Chicken at 46 Cents a Pound
- specialkao
- Sep 18, 2022
- 2 min read
The dinner table mantra: "Eat everything on you plate whether you like it or not." This was a tough one for me because I was the typical picky eater and my parents' insistence that I eat whatever they piled onto my plate became a daily battle. The more they persisted, the more I resisted. Tricks to escape eating anything remotely good for me, specifically eggs or vegetables, included: hiding any and all vegetables beneath the rim of my plate; slinging peas across the table at my brother; sometimes, my brother would sling his peas at me; or putting unwanted food in a pocket and burying it in the backyard after dinner. Once, I tried sticking a portion of my dinner down my undershirt but when I stood up it fell on the floor and I was caught. Regardless, I was made to eat it. Fortunately, Mom kept her floor clean. Another ploy was to artistically push my food around on my plate so that it would look like less. Once in desperation, I puked my diner back on my plate wherein my father gagged and ran to the bathroom to lose his own dinner in the toilet.

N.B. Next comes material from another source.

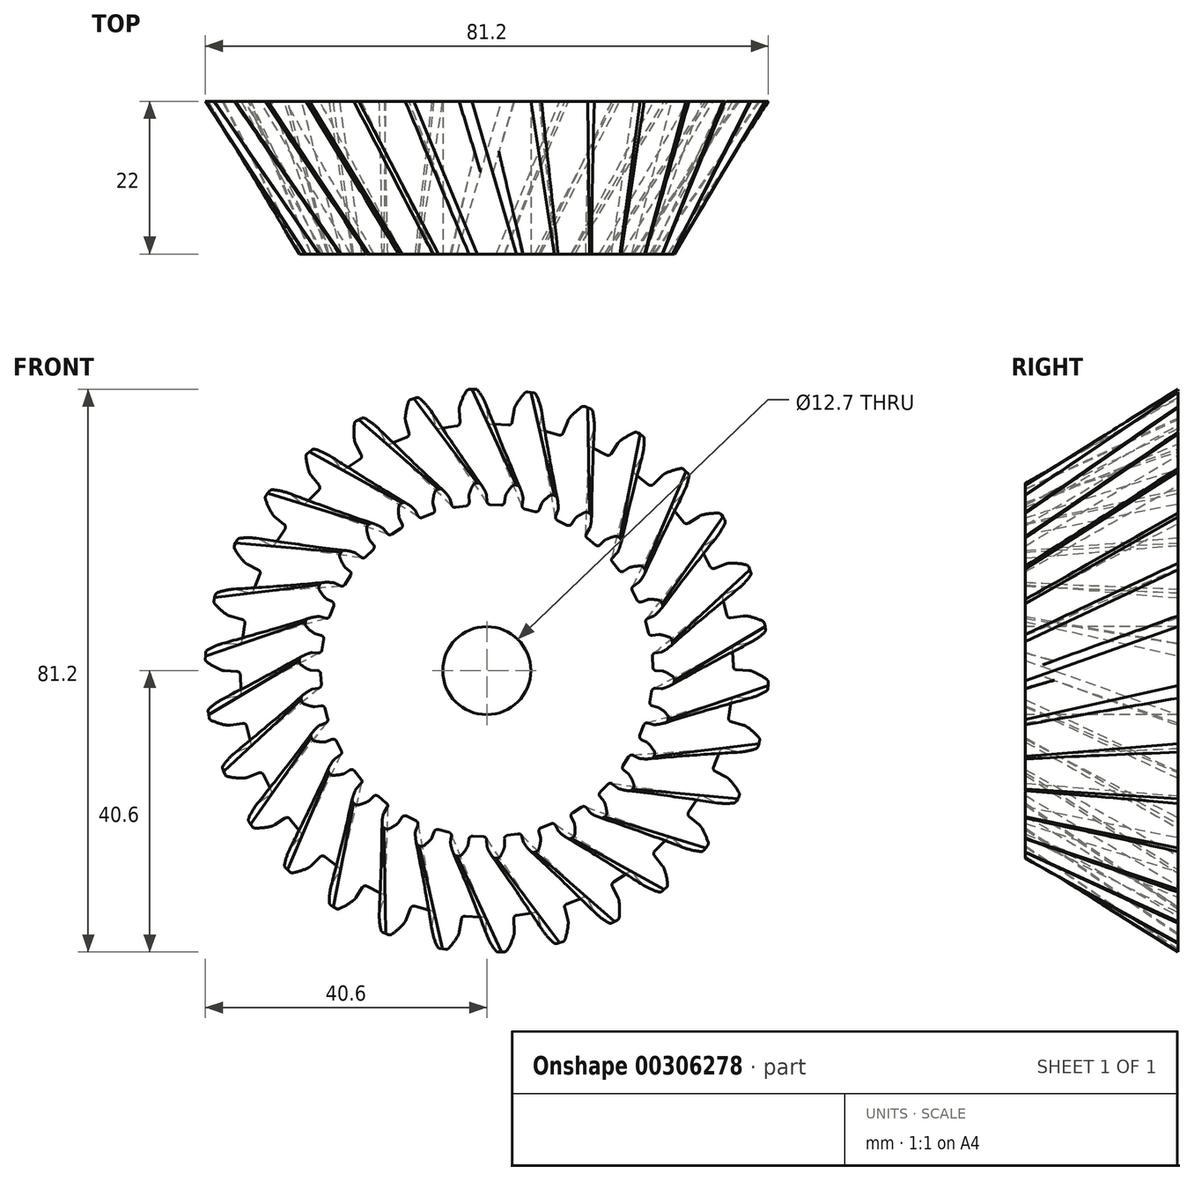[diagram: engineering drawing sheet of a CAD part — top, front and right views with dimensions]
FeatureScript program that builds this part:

Food appeared to be relatively affordable in the 1950s and perhaps my parents could have been a bit more forgiving about what they perceived to be their eldest child's death wish: "You are going to starve to death!" "You are going to get sick and die!" "One day, the wind is going to blow you away!" However inexpensive the chicken at 46 cents a pound in 1950 appears to us today, the average income was only $3,300. My parents were just in their mid-twenties when I was five years old and I am sure they struggled to make ends meet, so an obstinate child at the dinner table had to have been frustrating for them. Waste of any kind was unacceptable, and as Depression era adults the idea of throwing away food was sinful. Gasoline was 26 cents a gallon: we owned one car for years and only went out in it when necessary. A U.S. stamp was 3 cents and junk mail was unknown. A McDonald's hamburger was 15 cents; I didn't eat one until I was in high school. You could buy a Philco television for $150 but we only turned it on after dinner and on weekends. Old Spice aftershave for a dollar, and Chanel No. 5 for five dollars; both were saved for special occasions. If you were wealthy enough to fly to London, your ticket would cost $265 and you could probably find a cheaper flight today, but in 1950, you could buy a pack of cigarettes for just 25 cents and smoke your guts out on the way over. The ashtrays were built into the armrest of the passenger seats and the attendants would even light them for you.
And yet, the one thing I have noticed that doesn't seem to have changed is the battle to get children to eat what is "good" for them. How in the world do children appear to survive only on macaroni and cheese and birthday cake? Somehow - and fortunately - they do.